Morgana opened her apothecary door just after sunrise. Three customers waited outside. They'd heard about her remedies from travelers passing through town. She sold two bottles of cough tonic and a jar of salve before noon. Her coin purse felt heavier than it ever had. By midday, word had spread through the marketplace. She decided to set up a wooden table near the town square. Colorful potion bottles lined the surface—remedies for headaches, muscle pain, and coughs. She painted a sign offering free samples to anyone who stopped by. People gathered around the table, asking questions about the glowing mushrooms and the spring water she used.

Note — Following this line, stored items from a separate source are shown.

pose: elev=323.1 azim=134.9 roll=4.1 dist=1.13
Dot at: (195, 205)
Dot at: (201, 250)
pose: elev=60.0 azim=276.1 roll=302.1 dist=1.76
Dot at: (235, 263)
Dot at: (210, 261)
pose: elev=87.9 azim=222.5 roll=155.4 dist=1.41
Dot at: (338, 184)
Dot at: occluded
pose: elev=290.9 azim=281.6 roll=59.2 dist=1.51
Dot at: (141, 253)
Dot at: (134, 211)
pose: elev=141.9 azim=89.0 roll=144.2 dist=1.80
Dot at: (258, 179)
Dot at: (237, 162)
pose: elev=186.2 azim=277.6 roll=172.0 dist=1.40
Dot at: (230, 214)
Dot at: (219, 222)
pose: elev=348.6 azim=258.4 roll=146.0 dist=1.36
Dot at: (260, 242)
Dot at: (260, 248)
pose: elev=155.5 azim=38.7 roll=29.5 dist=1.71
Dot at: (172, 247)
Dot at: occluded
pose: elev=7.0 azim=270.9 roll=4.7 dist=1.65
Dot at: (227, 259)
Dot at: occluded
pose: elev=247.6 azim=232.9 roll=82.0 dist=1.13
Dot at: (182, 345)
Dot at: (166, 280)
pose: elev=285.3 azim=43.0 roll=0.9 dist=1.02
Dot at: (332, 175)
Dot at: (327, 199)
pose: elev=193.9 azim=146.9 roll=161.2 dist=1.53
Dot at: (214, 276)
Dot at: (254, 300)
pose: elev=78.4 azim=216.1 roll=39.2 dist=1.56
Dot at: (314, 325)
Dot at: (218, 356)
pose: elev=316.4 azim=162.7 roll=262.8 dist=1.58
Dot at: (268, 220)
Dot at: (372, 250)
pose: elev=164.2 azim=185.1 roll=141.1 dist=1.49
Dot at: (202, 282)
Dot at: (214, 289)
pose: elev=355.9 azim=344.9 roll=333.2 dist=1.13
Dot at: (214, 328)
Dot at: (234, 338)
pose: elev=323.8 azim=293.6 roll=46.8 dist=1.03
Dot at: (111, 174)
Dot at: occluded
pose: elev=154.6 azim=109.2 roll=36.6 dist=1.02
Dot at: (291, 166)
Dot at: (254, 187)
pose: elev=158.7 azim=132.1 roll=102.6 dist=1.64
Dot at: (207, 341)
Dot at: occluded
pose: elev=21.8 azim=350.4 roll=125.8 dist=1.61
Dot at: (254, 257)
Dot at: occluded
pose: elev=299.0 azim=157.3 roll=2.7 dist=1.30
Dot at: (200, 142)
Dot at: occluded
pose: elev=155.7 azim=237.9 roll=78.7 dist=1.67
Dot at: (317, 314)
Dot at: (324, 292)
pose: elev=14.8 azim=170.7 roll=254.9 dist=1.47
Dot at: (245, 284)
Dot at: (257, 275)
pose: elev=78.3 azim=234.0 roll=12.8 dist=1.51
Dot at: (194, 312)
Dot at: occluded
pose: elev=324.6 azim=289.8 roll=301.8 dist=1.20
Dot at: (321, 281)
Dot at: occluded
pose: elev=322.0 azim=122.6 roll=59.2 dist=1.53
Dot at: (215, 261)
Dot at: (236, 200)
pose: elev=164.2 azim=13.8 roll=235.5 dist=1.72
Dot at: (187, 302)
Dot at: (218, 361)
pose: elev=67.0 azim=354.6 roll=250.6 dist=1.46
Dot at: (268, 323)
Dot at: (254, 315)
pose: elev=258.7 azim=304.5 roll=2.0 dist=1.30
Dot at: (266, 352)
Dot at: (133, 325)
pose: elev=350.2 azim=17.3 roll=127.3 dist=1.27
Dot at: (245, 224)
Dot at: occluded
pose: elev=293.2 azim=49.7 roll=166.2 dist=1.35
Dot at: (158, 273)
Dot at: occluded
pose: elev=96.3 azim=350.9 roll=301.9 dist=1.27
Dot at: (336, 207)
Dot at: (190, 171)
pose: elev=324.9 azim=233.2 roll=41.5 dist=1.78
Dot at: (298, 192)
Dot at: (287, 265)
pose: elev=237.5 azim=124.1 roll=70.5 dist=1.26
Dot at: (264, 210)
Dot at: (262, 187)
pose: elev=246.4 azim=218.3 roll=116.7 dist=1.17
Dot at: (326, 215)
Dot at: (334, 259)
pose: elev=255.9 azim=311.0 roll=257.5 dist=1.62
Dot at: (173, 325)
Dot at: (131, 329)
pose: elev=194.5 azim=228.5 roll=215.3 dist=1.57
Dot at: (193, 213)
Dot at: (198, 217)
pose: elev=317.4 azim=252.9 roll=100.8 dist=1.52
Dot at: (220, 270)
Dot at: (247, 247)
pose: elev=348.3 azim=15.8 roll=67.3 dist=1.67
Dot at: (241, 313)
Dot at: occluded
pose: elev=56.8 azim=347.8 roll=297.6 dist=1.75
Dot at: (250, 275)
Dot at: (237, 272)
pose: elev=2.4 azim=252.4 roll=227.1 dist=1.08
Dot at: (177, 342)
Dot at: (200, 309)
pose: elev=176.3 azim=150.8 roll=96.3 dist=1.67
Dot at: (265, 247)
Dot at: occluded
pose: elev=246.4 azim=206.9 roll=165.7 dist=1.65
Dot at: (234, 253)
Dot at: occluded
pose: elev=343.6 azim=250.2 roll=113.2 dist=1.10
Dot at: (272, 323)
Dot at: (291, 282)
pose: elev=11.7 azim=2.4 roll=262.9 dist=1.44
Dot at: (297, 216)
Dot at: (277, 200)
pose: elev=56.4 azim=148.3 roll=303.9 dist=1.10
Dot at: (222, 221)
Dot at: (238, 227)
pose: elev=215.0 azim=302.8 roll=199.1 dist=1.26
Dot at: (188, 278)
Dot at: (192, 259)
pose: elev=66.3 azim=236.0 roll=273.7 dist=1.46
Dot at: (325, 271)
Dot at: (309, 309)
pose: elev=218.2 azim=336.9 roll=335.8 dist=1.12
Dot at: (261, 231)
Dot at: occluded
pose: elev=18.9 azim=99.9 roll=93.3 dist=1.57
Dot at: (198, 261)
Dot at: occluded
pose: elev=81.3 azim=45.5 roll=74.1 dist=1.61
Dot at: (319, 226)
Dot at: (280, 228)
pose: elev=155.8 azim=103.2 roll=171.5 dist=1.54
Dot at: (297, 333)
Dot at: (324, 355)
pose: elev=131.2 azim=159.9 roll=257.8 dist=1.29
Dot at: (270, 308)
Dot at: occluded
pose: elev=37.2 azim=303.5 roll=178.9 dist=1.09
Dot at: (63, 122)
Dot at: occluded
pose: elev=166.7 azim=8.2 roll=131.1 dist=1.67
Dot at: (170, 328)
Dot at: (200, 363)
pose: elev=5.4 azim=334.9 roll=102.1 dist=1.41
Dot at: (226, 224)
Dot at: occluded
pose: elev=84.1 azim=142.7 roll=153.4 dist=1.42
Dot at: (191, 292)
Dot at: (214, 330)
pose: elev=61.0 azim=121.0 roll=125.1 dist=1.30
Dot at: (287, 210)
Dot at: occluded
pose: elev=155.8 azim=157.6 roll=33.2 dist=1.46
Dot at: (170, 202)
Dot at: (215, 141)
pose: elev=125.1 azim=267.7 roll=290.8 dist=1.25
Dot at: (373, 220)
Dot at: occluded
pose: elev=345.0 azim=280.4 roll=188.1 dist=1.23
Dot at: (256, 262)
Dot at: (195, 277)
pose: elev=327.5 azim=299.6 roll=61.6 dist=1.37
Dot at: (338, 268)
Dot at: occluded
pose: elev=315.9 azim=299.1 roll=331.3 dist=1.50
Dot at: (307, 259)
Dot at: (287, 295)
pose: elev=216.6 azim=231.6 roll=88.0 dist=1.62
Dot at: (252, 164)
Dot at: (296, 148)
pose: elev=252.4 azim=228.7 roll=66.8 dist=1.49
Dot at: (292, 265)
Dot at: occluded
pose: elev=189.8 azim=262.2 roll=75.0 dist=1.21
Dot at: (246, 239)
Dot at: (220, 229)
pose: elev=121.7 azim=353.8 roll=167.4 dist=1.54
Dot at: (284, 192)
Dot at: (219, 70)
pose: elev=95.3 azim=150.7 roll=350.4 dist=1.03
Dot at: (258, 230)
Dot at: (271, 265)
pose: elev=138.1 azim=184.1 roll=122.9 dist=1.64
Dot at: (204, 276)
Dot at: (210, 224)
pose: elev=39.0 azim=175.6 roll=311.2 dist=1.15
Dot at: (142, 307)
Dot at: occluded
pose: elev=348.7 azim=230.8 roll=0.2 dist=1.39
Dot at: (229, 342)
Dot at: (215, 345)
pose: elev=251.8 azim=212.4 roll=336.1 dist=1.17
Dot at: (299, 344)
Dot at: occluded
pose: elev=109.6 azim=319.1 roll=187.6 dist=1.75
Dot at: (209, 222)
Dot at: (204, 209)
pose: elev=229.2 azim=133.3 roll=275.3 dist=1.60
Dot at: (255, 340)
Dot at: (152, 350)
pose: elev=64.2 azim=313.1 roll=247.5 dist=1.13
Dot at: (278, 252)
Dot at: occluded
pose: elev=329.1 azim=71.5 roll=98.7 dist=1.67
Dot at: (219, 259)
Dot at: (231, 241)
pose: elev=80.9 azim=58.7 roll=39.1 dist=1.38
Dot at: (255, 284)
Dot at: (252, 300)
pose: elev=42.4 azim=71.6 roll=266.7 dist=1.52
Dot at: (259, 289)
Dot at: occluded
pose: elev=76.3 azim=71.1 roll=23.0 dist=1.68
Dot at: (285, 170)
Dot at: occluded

An older woman tried the headache remedy and smiled. A merchant took three bottles to sell in the next town over. Morgana's hands moved quickly, wrapping bottles and explaining ingredients. This was working better than she'd imagined. The next morning, a messenger knocked on her door. The town council wanted to see her at the Acorn Council Chamber. Morgana's stomach tightened as she followed him through the streets. Inside the giant acorn structure, council members sat around a curved table made of polished wood. They asked about her ingredients and watched as she mixed a remedy right there in front of them. One council member tested it and nodded. They handed her a certificate—official permission to sell remedies and trade with merchants from other towns. She walked back to her apothecary with the paper tucked carefully in her bag. Travelers would see that certificate hanging on her wall and know her work was trusted. Her dream was becoming real, one customer at a time.